Big Magic – Elizabeth Gilbert

big-magic-coverI’ve been reading a book, shocking really. For some reason I really do not read that often, well these days, anyway. I’d rather be creative with my own imagination rather than someone else’s, it seems. Also, I usually only read Fiction, mostly magic, fantasy or sci-fi, this for want of a better word is a self help book.

I am not going to insult you by saying this is the greatest book ever written (although I thought it was quite well written), I also won’t insult you by saying it changed my life…….but it did transform some of my thinking – to a degree.It most definitely made me smile, laugh and feel good.

So how is it I ended up reading it?
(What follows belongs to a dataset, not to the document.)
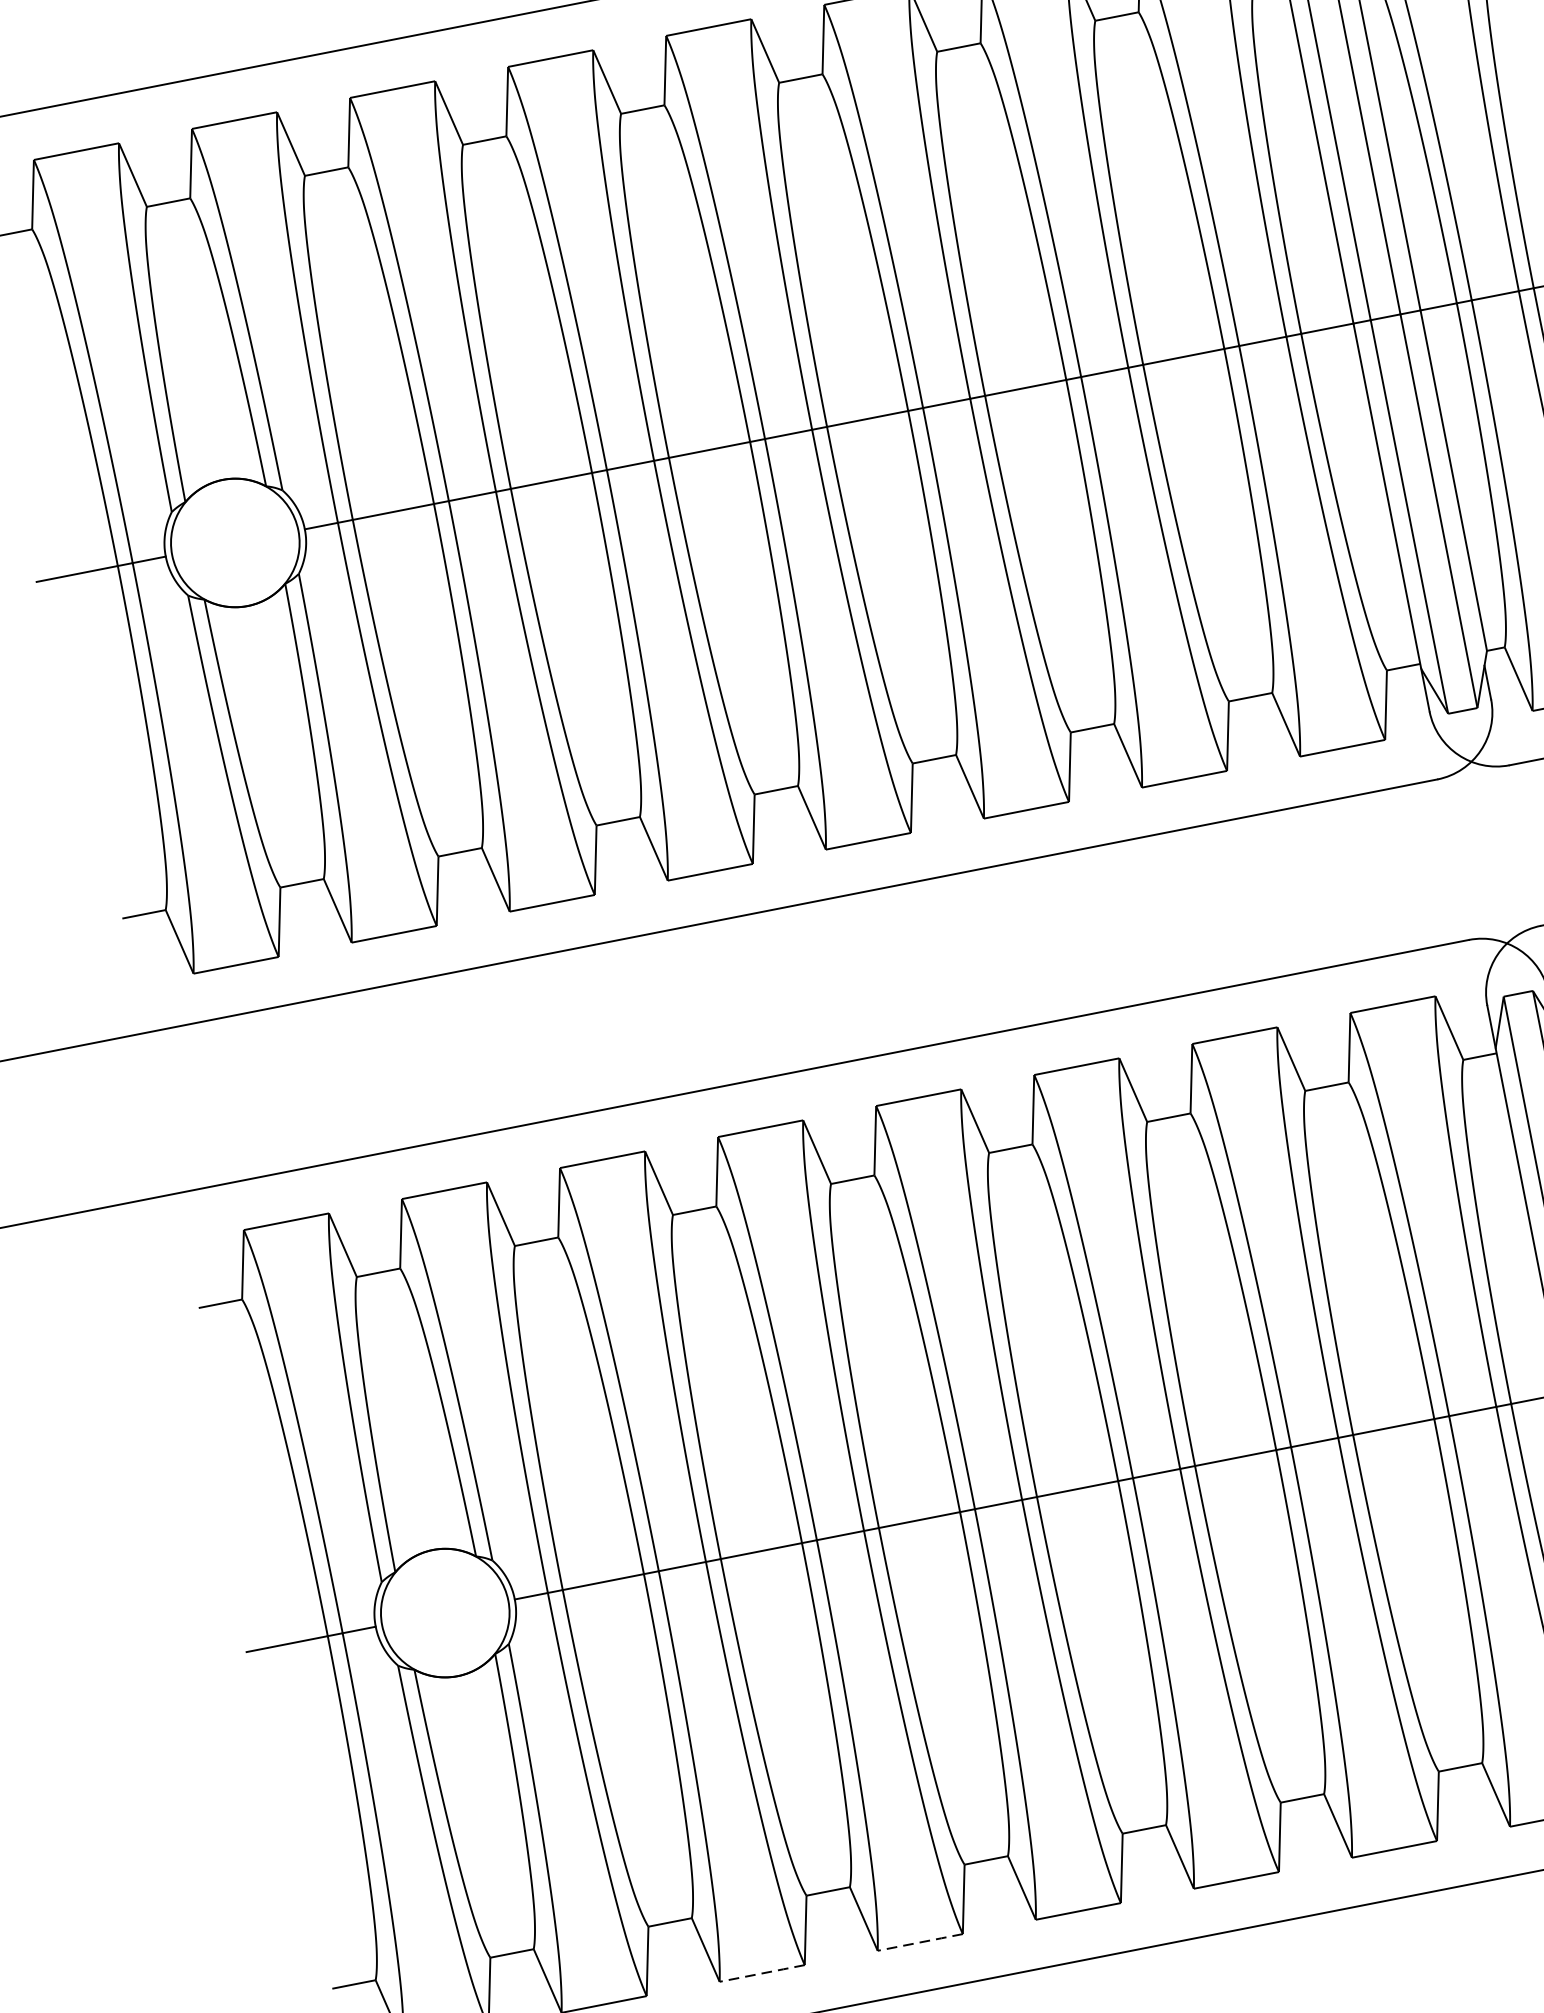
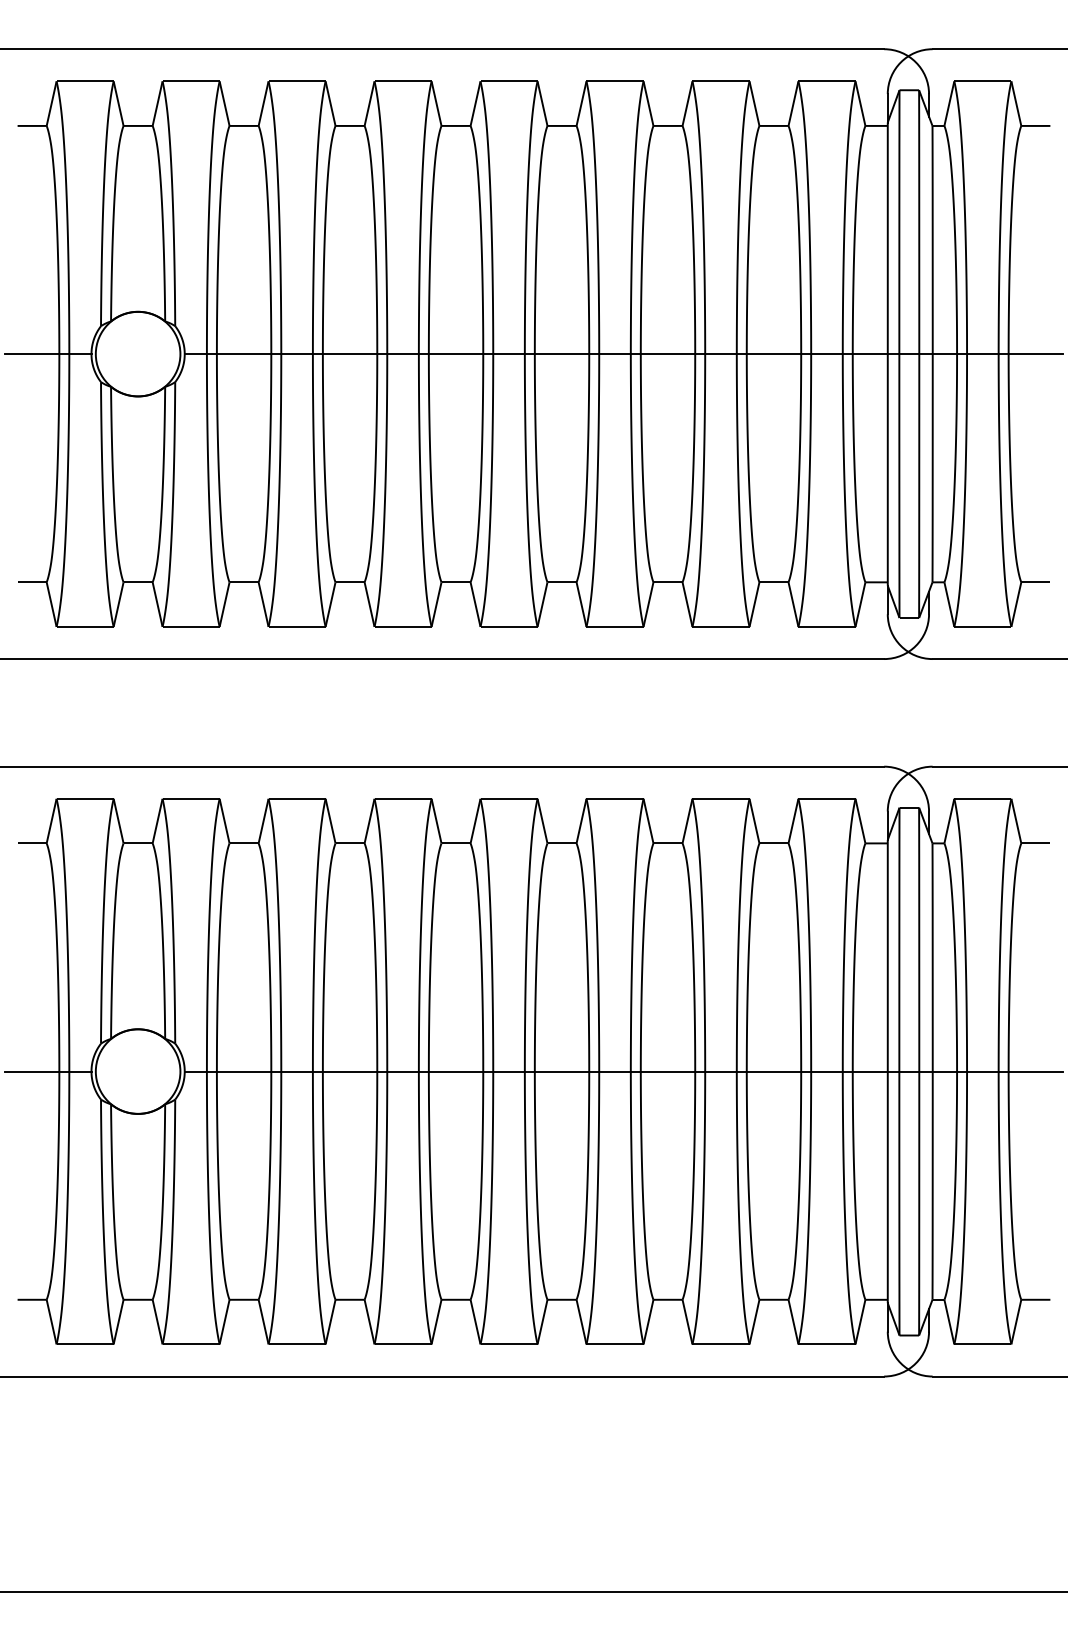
line: (919, 1942) -> (402, 1344), dashed -> solid
line: (761, 1973) -> (296, 1344), dashed -> solid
Well I have had a few crappy weeks lately, things not going my way artistically. No one particularly to blame, it was just my shit sandwich (seriously read the book) for the month. Karma crossed my path with some videos from Elizabeth Gilbert (Eat, Pray, Love fame), you know when you are watching something on YouTube and it links to something else, so you watch that and then it takes you somewhere else again? I ended up watching a reading by Ms Gilbert for Big Magic. Sure I have heard of her before, heard some quotes thrown around before before Kim Klassen, Sebastian Michaels and other wondrous teachers, but had never read her books. (I saw the movie Eat, Pray, Love many years ago, and I honestly can’t remember much apart from Julia Roberts was in it). Elizabeth is brutal in her honesty, slap you across the face and accept that to live a truly artistic and creative life……..you have to put up with a lot of crap, mostly from yourself!
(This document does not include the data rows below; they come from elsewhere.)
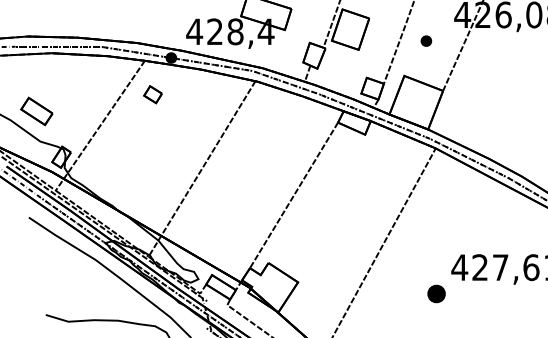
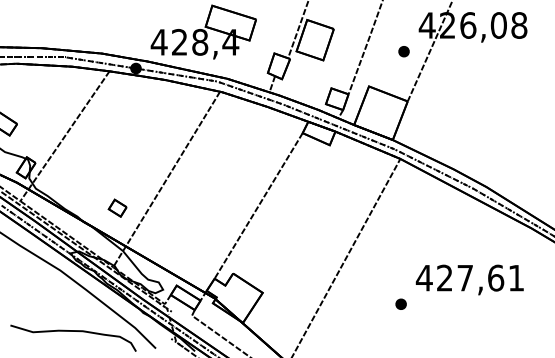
part: (425, 40) -> (403, 51), moved
part: (152, 93) -> (117, 207), moved
part: (435, 292) -> (400, 303), size x0.62

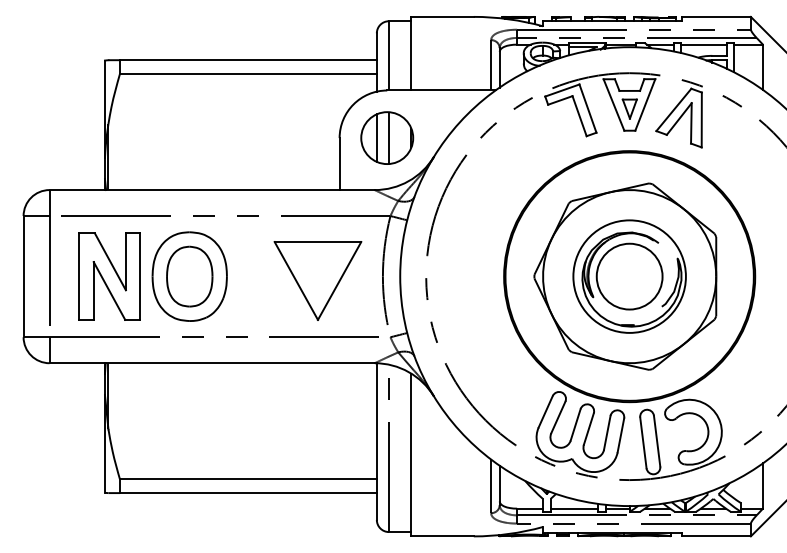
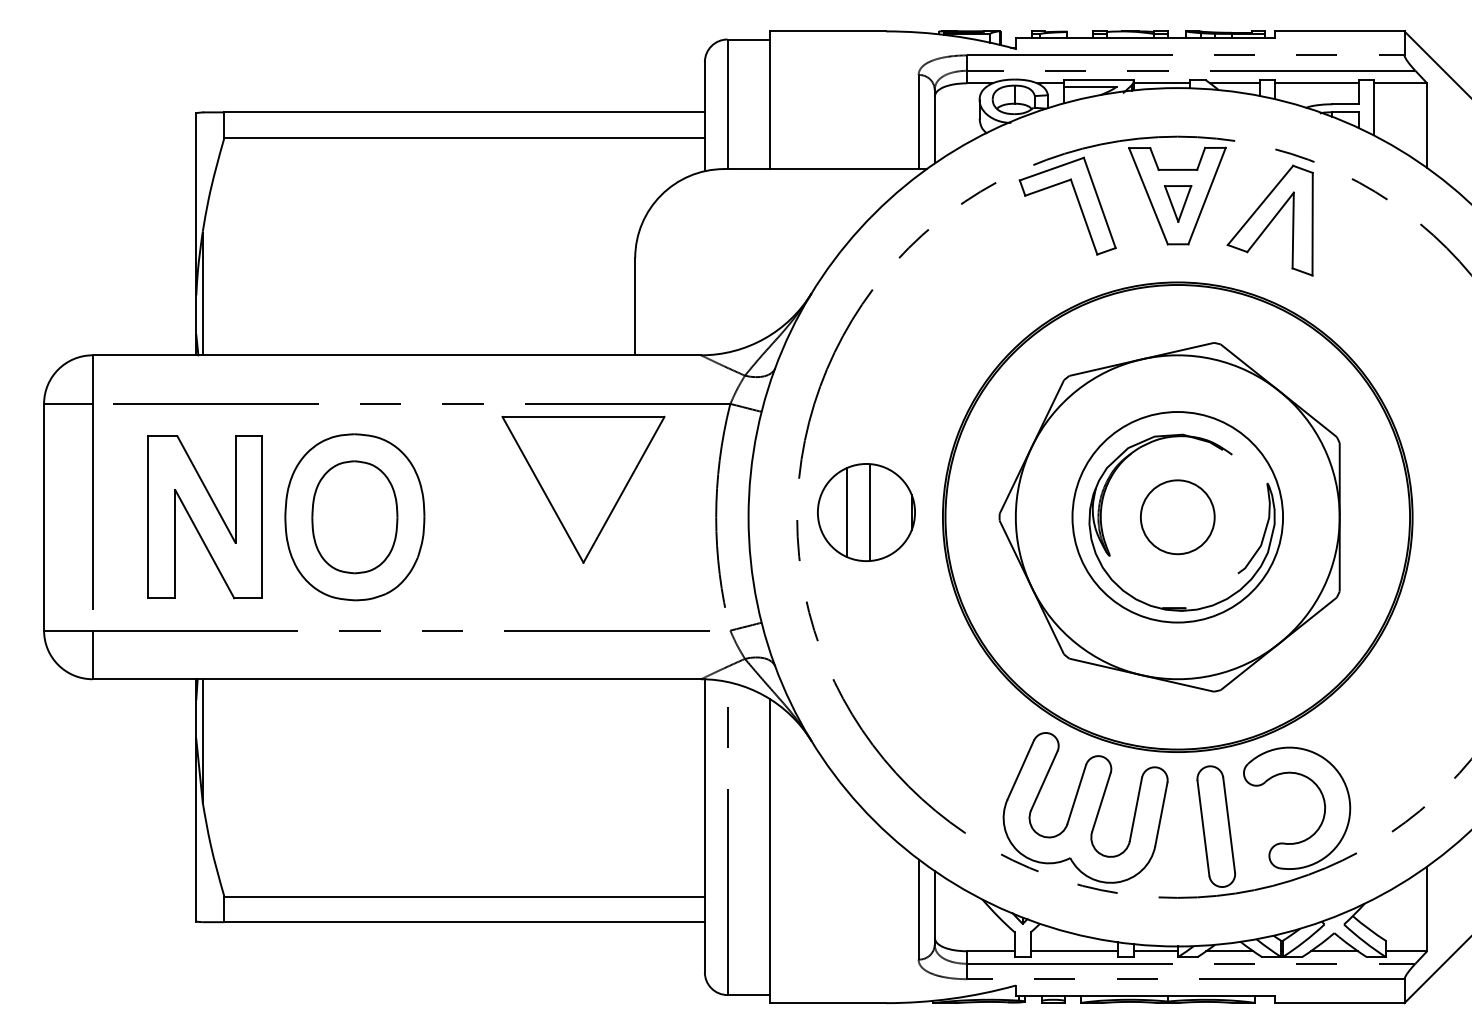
part: (387, 137) -> (866, 511), moved
circle: (629, 276) -> (1177, 517), size x0.6
part: (317, 280) -> (582, 488), moved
In saying that, you do not need to spend your life beating yourself up, turning in a coke snorting, alcoholic, manic depressive who thinks the world owes him/her a better deal. In short, to lead a creative and artistic life, you need to love what you do and enjoy it. Do it because you WANT and NEED to; not because it might make you rich and famous.

I knew all that…honestly I did, but sometimes you push it down thinking that a few small victories here and there should have you rich and famous by now. I didn’t start photography to become a famous photographer, I didn’t become a graphic artist to sell thousands of paintings, and I didn’t start this blog to have millions of followers. I started all of it, because I wanted to; it caught my soul on fire.
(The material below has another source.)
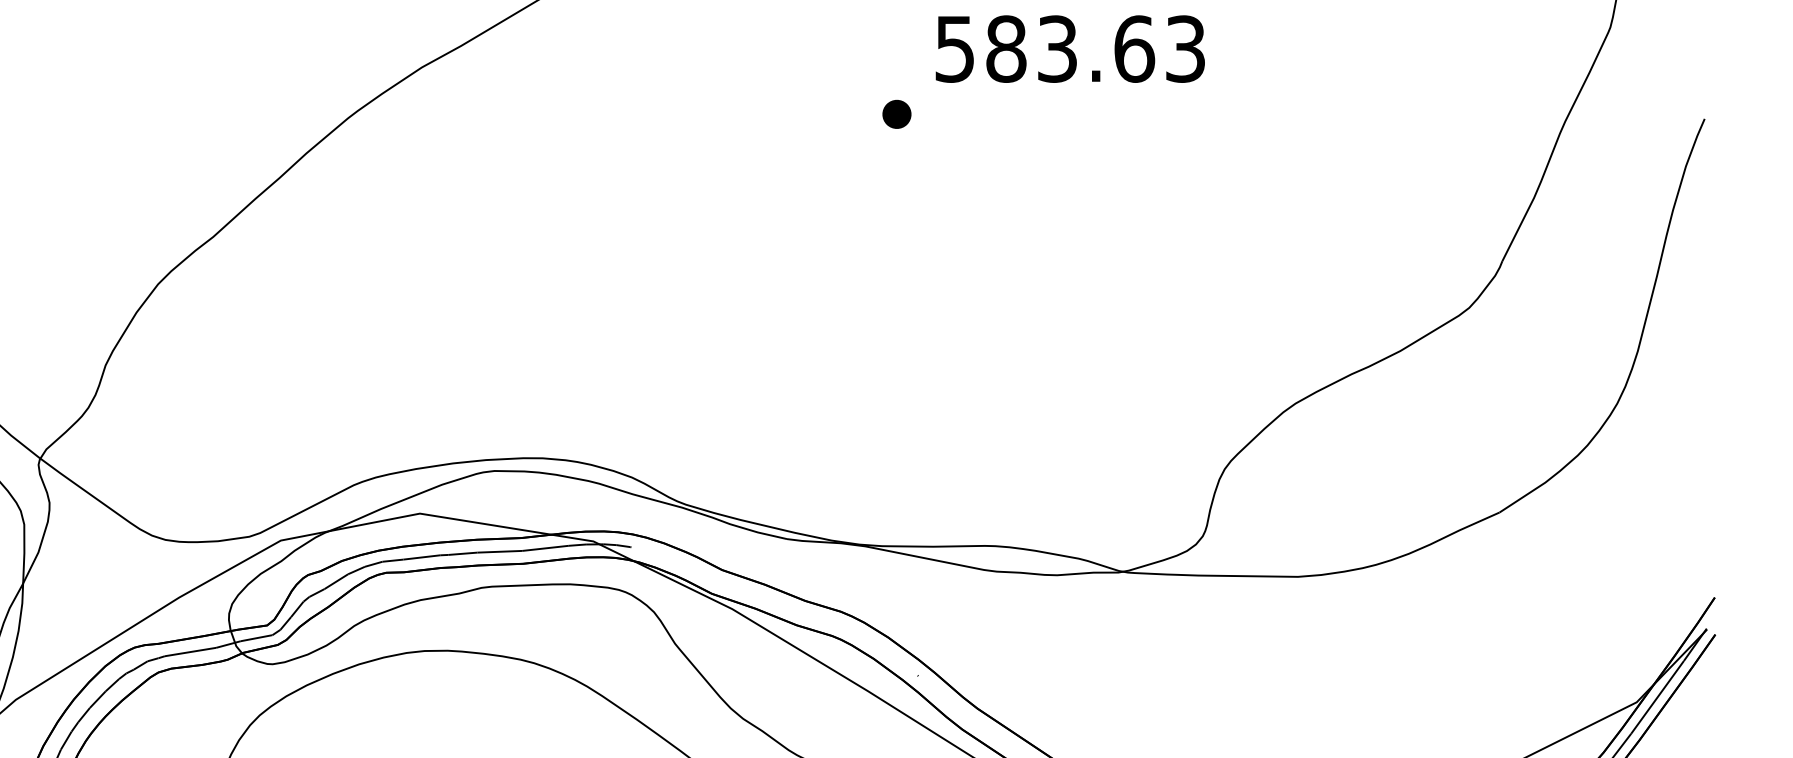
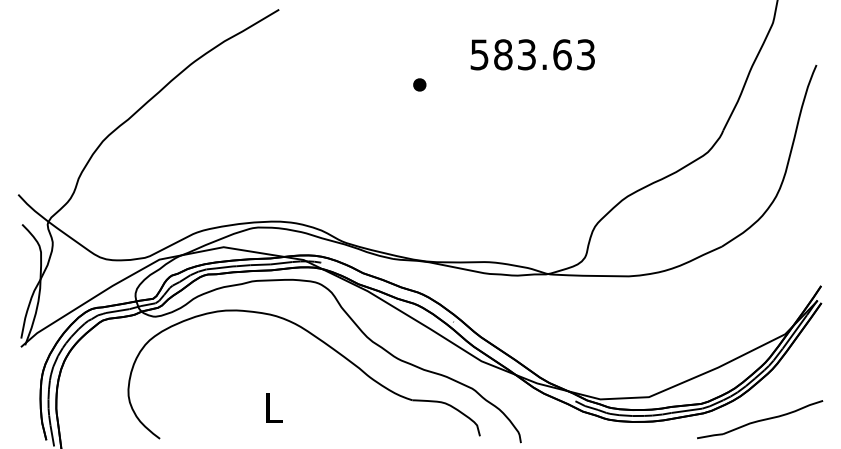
text: (1069, 48) -> (532, 54), moved
part: (896, 113) -> (419, 84), moved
I have a passion for photography, I enjoy portraits and newborns, I enjoy landscapes and the travel, I really enjoy the zen like meditation from my Still Life and I adore my conceptual portraits……..do I care if no-one understands them? Not really, hey don’t get me wrong it’s great when other people enjoy them; but the earth does not fall off it’s axis, babies don’t die and I am still breathing if someone doesn’t ‘get it’. In the end I created it for me and my Muse. My digital art, I throw myself on the mercy of my Muse and let her take me wherever she wishes to go, sometimes I have to work without her, but that is OK too. But if I keep working, a little bit every day; my Muse will show up……..it’s when I ignore her she goes off to sulk.

My passion and dedication doesn’t mean my art is the worlds greatest, but I should not live in fear of showing my art (I was at the start, but not now), I learned these lessons all by myself, and if I could pass this onto someone else, then I have done a good, no…..a great deed. Don’t hide yourself and your art away, if you are passionate and work at it, with persistence,  it will show. It may not make you rich and famous, but be honest; that’s not why we do it…is it? It does not matter whether you are a painter, a sculpture, a writer, a poet, photographer, a gardener, a whittler, a potter, a silver or blacksmith……….we do it because we love it….and THAT my friend is what is important.Besides no one really cares what you do (harsh but true) they are too busy with their own lives, occasionally someone will sit up, take notice and say hey that’s great, or hey that’s complete crap and then guess what? They go back to their own life.

Reading this book made me feel good about myself and my art, I can be happy in knowing that I enjoy doing it. I may never be rich or famous, I have my day job, so it doesn’t really matter. My passion costs little (well apart from the travel, but that’s my call, not my passion), I have friends and models who are happy to work with me for free (that still blows my mind, when people ask to model for me and not charge me!).If I am a good person, and my art hurts no-one then what does it matter? Maybe I am the only one who likes it? That is OK, it doesn’t matter if no-one else likes it, so it doesn’t matter if I put it out there and nothing happens; I won’t drop dead. No-one gets out of this life alive……so enjoy your time here, for however long or short it is; life is ultimately too short to be boring and unhappy. Being miserable and suffering for your ‘art’ won’t necessarily make you a better artist, but being happy and content in your work may – think about that.

Seriously if you do anything creative, or have ever wanted to, but were too scared, self conscious, too – whatever; pick up a copy of this book and read it, it will make your heart lighter and put a smile on your face, of that I am sure.